Ces discriminations introduites dans le droit sont d’ailleurs justifiées par les parlementaires issus des plus grands partis. On pense le jeu politique comme nécessairement resserré, on dénonce la multiplication des « partis- canapés », on se représente un jeu politique « civilisé » sous une forme épurée, on justifie même ces discriminations par un souci de bonne gestion des dépenses publiques, comme le reconnaît publiquement l’un des auteurs

du projet proposant le financement public : « L’Etat n’est pas en état de financer tous les partis politiques »36.

Ainsi, loin de traduire « une nécessité démocratique » qui fait des partis les acteurs naturels de la démocratie représentative, l’institutionnalisation du pluralisme de type partisan s’explique surtout par l’émergence d’intérêts corporatifs parmi le personnel politique. Ces intérêts corporatifs sont indissociables d’une vision de plus en plus fréquente d’un jeu politique expurgé de ses « anomalies » (choses jusque-là « normales »), telles que la participation d’un syndicat aux élections, etc. Les hommes politiques ont de plus en plus intérêt à fermer le jeu à de nouveaux entrants ; cette logique est d’autant plus implacable qu’ils peuvent mobiliser à cette fin une vision normative du jeu politique qui naturalise cette situation au nom, paradoxalement, de la démocratie et du pluralisme. Même ceux qui étaient hier hostiles aux partis finissent par adhérer aux valeurs qu’ils mobilisent pour maintenir les choses inchangées. On se trouve face à un processus d’autant plus difficilement réversible qu’il fonctionne sur une logique circulaire : les principaux acteurs de ce processus en sont aussi les premiers bénéficiaires potentiels.

Conclusion

Pour résumer, le pluralisme dans le postcommunisme ne veut pas dire tout de suite pluralisme de partis. Convaincus de la nécessité d’entr’ouvrir le champ institutionnel sans proclamer la démocratie, les dirigeants communistes cherchent à définir un « pluralisme associatif » en lieu et place d’un véritable pluralisme politique. Mais ils échouent dans cette stratégie au moment de la Table-ronde (février-avril 1989) où ils sont contraints de reconnaître le « pluralisme syndical », qui profite en premier lieu à Solidarité.

Une fois admis le principe d’une pluralisation, le processus selon lequel ce pluralisme a pris un visage essentiellement partisan a suivi un chemin sinueux et particulièrement controversé, aboutissant néanmoins à la reconnaissance du monopole de la forme-parti sur les jeux politiques.

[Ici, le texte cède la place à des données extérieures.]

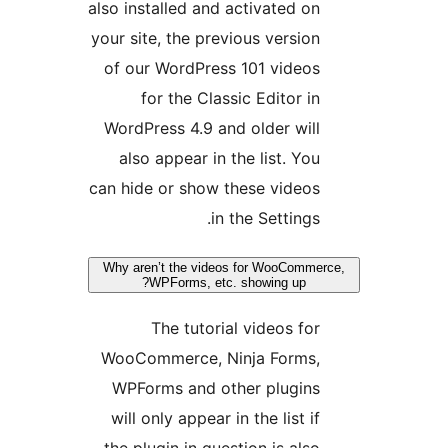
also ins
your si
of ou
WordP
also
can hid
Why are
WooCo
WPFo
will 
the pl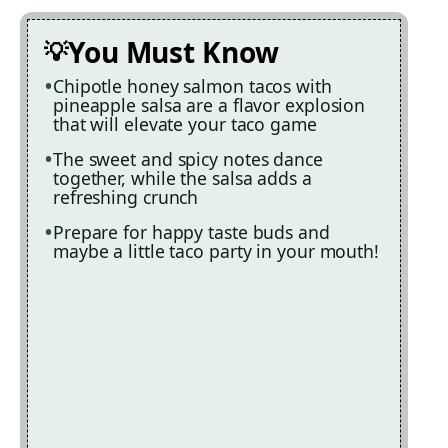
You Must Know
Chipotle honey salmon tacos with
pineapple salsa are a flavor explosion
that will elevate your taco game
The sweet and spicy notes dance
together, while the salsa adds a
refreshing crunch
Prepare for happy taste buds and
maybe a little taco party in your mouth!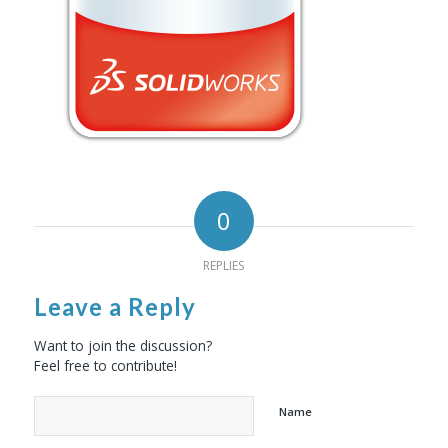
0
REPLIES
Leave a Reply
Want to join the discussion?
Feel free to contribute!
Name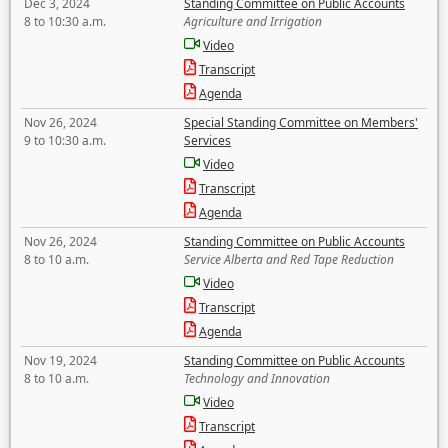
Dec 3, 2024
Standing Committee on Public Accounts
8 to 10:30 a.m.
Agriculture and Irrigation
Video
Transcript
Agenda
Nov 26, 2024
Special Standing Committee on Members'
9 to 10:30 a.m.
Services
Video
Transcript
Agenda
Nov 26, 2024
Standing Committee on Public Accounts
8 to 10 a.m.
Service Alberta and Red Tape Reduction
Video
Transcript
Agenda
Nov 19, 2024
Standing Committee on Public Accounts
8 to 10 a.m.
Technology and Innovation
Video
Transcript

Cette restitution, résumée, de l’invention controversée du pluralisme partisan en Pologne postcommuniste, était nécessaire pour comprendre certaines propriétés du pluralisme polonais aujourd’hui. Si l’emprise partisane sur les jeux politiques est indubitable, la présence sur le marché politique d’organisations partisanes d’origine syndicale, comme Samoobrona, ou la récurrence de discours qui dénoncent la « partitocratie » peuvent ainsi être mises en perspective.

Cette reconstitution de la genèse juridique du pluralisme en Pologne au sortir du communisme nous enseigne enfin qu’un contexte de changement de régime n’est pas forcément un contexte d’exception : le droit n’est pas forcément au service d’une entreprise de « design institutionnel ». Comme dans les démocraties dites stabilisées, comme l’ont montré Alain Garrigou37

ou Patrick Lehingue, les enjeux de la codification de la compétition politique sont indissociables des transformations sociologiques et des horizons pratiques du personnel politique.

37 Alain GARRIGOU, « Vivre de la politique. Les ‘‘quinze mille’’, le mandat et le métier », Politix, n°20, 1992, p. 7-34.